Items listed in a dataset:
◇ ◇ ◇ ◇ ◇ ◇ ◇

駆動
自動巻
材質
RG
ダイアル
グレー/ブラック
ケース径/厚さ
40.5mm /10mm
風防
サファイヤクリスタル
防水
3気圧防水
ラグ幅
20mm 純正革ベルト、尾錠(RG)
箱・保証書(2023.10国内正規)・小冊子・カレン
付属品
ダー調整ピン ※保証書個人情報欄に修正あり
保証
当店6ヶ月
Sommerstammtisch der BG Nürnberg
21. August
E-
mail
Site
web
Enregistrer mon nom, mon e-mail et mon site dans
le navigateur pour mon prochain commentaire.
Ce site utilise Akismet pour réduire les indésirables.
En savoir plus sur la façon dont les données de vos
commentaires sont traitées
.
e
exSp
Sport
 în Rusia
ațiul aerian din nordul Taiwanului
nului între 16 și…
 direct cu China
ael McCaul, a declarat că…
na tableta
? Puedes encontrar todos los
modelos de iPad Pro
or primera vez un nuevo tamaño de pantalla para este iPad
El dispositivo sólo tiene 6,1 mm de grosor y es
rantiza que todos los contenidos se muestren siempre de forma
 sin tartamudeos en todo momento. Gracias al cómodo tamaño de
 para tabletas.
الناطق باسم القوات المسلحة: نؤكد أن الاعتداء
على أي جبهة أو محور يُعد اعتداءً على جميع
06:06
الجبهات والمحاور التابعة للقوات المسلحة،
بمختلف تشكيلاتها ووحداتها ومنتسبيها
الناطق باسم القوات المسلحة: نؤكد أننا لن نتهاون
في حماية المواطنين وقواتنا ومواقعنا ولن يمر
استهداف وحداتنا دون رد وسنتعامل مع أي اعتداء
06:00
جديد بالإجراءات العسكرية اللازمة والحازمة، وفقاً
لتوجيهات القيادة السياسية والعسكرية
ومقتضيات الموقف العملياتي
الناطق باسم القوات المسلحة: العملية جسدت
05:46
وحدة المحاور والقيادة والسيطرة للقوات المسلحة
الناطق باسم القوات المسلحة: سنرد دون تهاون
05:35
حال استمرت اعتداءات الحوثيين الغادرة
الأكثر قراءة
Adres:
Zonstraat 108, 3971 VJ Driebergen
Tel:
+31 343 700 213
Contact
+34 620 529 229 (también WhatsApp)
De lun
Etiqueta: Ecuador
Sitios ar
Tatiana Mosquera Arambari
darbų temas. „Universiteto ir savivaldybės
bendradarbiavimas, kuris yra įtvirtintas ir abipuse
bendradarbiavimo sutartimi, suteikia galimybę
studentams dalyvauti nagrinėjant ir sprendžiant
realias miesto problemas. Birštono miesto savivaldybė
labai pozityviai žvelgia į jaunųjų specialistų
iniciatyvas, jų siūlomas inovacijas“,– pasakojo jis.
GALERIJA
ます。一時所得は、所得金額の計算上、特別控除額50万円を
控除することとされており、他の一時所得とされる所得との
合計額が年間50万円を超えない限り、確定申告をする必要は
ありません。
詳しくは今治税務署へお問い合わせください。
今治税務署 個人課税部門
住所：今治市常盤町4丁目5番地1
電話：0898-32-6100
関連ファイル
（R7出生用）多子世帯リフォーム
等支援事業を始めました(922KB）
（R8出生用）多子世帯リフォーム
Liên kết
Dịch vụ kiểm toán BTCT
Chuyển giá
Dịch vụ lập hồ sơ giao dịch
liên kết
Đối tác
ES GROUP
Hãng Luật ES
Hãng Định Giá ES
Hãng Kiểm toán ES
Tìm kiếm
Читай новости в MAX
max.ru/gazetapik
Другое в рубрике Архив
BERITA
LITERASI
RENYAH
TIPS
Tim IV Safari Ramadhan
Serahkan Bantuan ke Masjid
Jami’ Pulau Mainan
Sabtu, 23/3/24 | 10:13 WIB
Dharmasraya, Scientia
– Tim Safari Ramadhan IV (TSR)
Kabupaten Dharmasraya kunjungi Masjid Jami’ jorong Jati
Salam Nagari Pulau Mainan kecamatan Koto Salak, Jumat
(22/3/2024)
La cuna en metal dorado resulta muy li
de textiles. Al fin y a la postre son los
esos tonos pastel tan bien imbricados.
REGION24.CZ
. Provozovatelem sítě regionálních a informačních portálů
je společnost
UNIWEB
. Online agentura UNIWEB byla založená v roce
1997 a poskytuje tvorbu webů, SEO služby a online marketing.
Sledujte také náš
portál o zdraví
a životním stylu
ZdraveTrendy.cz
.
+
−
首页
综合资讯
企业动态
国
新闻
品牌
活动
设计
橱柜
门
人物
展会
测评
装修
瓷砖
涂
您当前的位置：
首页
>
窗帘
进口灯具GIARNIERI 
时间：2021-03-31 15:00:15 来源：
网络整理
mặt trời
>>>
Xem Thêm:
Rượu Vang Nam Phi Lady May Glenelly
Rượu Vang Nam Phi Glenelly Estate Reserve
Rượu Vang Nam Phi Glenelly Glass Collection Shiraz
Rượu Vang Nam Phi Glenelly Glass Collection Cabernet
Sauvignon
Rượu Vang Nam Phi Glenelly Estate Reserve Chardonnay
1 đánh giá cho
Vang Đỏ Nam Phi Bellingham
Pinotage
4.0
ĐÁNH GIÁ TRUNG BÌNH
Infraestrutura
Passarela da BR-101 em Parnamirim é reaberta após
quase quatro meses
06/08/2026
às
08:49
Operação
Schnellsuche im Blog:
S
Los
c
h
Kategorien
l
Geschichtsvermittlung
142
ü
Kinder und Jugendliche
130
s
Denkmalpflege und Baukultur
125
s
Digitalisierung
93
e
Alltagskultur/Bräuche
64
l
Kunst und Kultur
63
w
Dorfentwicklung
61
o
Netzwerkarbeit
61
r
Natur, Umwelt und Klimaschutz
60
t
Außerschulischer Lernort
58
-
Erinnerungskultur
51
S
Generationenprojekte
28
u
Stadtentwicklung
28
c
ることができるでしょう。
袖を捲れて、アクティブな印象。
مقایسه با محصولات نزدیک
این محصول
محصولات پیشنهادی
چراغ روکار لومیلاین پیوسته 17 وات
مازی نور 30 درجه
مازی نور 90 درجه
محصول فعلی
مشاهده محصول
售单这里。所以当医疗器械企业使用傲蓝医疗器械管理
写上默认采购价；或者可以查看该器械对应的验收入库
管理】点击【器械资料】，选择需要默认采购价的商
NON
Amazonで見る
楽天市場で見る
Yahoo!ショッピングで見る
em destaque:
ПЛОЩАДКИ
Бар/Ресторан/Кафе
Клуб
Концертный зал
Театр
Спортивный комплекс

◇ ◇ ◇ ◇ ◇ ◇ ◇

Output every record above a second time, exactly.

駆動
自動巻
材質
RG
ダイアル
グレー/ブラック
ケース径/厚さ
40.5mm /10mm
風防
サファイヤクリスタル
防水
3気圧防水
ラグ幅
20mm 純正革ベルト、尾錠(RG)
箱・保証書(2023.10国内正規)・小冊子・カレン
付属品
ダー調整ピン ※保証書個人情報欄に修正あり
保証
当店6ヶ月
Sommerstammtisch der BG Nürnberg
21. August
E-
mail
Site
web
Enregistrer mon nom, mon e-mail et mon site dans
le navigateur pour mon prochain commentaire.
Ce site utilise Akismet pour réduire les indésirables.
En savoir plus sur la façon dont les données de vos
commentaires sont traitées
.
e
exSp
Sport
 în Rusia
ațiul aerian din nordul Taiwanului
nului între 16 și…
 direct cu China
ael McCaul, a declarat că…
na tableta
? Puedes encontrar todos los
modelos de iPad Pro
or primera vez un nuevo tamaño de pantalla para este iPad
El dispositivo sólo tiene 6,1 mm de grosor y es
rantiza que todos los contenidos se muestren siempre de forma
 sin tartamudeos en todo momento. Gracias al cómodo tamaño de
 para tabletas.
الناطق باسم القوات المسلحة: نؤكد أن الاعتداء
على أي جبهة أو محور يُعد اعتداءً على جميع
06:06
الجبهات والمحاور التابعة للقوات المسلحة،
بمختلف تشكيلاتها ووحداتها ومنتسبيها
الناطق باسم القوات المسلحة: نؤكد أننا لن نتهاون
في حماية المواطنين وقواتنا ومواقعنا ولن يمر
استهداف وحداتنا دون رد وسنتعامل مع أي اعتداء
06:00
جديد بالإجراءات العسكرية اللازمة والحازمة، وفقاً
لتوجيهات القيادة السياسية والعسكرية
ومقتضيات الموقف العملياتي
الناطق باسم القوات المسلحة: العملية جسدت
05:46
وحدة المحاور والقيادة والسيطرة للقوات المسلحة
الناطق باسم القوات المسلحة: سنرد دون تهاون
05:35
حال استمرت اعتداءات الحوثيين الغادرة
الأكثر قراءة
Adres:
Zonstraat 108, 3971 VJ Driebergen
Tel:
+31 343 700 213
Contact
+34 620 529 229 (también WhatsApp)
De lun
Etiqueta: Ecuador
Sitios ar
Tatiana Mosquera Arambari
darbų temas. „Universiteto ir savivaldybės
bendradarbiavimas, kuris yra įtvirtintas ir abipuse
bendradarbiavimo sutartimi, suteikia galimybę
studentams dalyvauti nagrinėjant ir sprendžiant
realias miesto problemas. Birštono miesto savivaldybė
labai pozityviai žvelgia į jaunųjų specialistų
iniciatyvas, jų siūlomas inovacijas“,– pasakojo jis.
GALERIJA
ます。一時所得は、所得金額の計算上、特別控除額50万円を
控除することとされており、他の一時所得とされる所得との
合計額が年間50万円を超えない限り、確定申告をする必要は
ありません。
詳しくは今治税務署へお問い合わせください。
今治税務署 個人課税部門
住所：今治市常盤町4丁目5番地1
電話：0898-32-6100
関連ファイル
（R7出生用）多子世帯リフォーム
等支援事業を始めました(922KB）
（R8出生用）多子世帯リフォーム
Liên kết
Dịch vụ kiểm toán BTCT
Chuyển giá
Dịch vụ lập hồ sơ giao dịch
liên kết
Đối tác
ES GROUP
Hãng Luật ES
Hãng Định Giá ES
Hãng Kiểm toán ES
Tìm kiếm
Читай новости в MAX
max.ru/gazetapik
Другое в рубрике Архив
BERITA
LITERASI
RENYAH
TIPS
Tim IV Safari Ramadhan
Serahkan Bantuan ke Masjid
Jami’ Pulau Mainan
Sabtu, 23/3/24 | 10:13 WIB
Dharmasraya, Scientia
– Tim Safari Ramadhan IV (TSR)
Kabupaten Dharmasraya kunjungi Masjid Jami’ jorong Jati
Salam Nagari Pulau Mainan kecamatan Koto Salak, Jumat
(22/3/2024)
La cuna en metal dorado resulta muy li
de textiles. Al fin y a la postre son los
esos tonos pastel tan bien imbricados.
REGION24.CZ
. Provozovatelem sítě regionálních a informačních portálů
je společnost
UNIWEB
. Online agentura UNIWEB byla založená v roce
1997 a poskytuje tvorbu webů, SEO služby a online marketing.
Sledujte také náš
portál o zdraví
a životním stylu
ZdraveTrendy.cz
.
+
−
首页
综合资讯
企业动态
国
新闻
品牌
活动
设计
橱柜
门
人物
展会
测评
装修
瓷砖
涂
您当前的位置：
首页
>
窗帘
进口灯具GIARNIERI 
时间：2021-03-31 15:00:15 来源：
网络整理
mặt trời
>>>
Xem Thêm:
Rượu Vang Nam Phi Lady May Glenelly
Rượu Vang Nam Phi Glenelly Estate Reserve
Rượu Vang Nam Phi Glenelly Glass Collection Shiraz
Rượu Vang Nam Phi Glenelly Glass Collection Cabernet
Sauvignon
Rượu Vang Nam Phi Glenelly Estate Reserve Chardonnay
1 đánh giá cho
Vang Đỏ Nam Phi Bellingham
Pinotage
4.0
ĐÁNH GIÁ TRUNG BÌNH
Infraestrutura
Passarela da BR-101 em Parnamirim é reaberta após
quase quatro meses
06/08/2026
às
08:49
Operação
Schnellsuche im Blog:
S
Los
c
h
Kategorien
l
Geschichtsvermittlung
142
ü
Kinder und Jugendliche
130
s
Denkmalpflege und Baukultur
125
s
Digitalisierung
93
e
Alltagskultur/Bräuche
64
l
Kunst und Kultur
63
w
Dorfentwicklung
61
o
Netzwerkarbeit
61
r
Natur, Umwelt und Klimaschutz
60
t
Außerschulischer Lernort
58
-
Erinnerungskultur
51
S
Generationenprojekte
28
u
Stadtentwicklung
28
c
ることができるでしょう。
袖を捲れて、アクティブな印象。
مقایسه با محصولات نزدیک
این محصول
محصولات پیشنهادی
چراغ روکار لومیلاین پیوسته 17 وات
مازی نور 30 درجه
مازی نور 90 درجه
محصول فعلی
مشاهده محصول
售单这里。所以当医疗器械企业使用傲蓝医疗器械管理
写上默认采购价；或者可以查看该器械对应的验收入库
管理】点击【器械资料】，选择需要默认采购价的商
NON
Amazonで見る
楽天市場で見る
Yahoo!ショッピングで見る
em destaque:
ПЛОЩАДКИ
Бар/Ресторан/Кафе
Клуб
Концертный зал
Театр
Спортивный комплекс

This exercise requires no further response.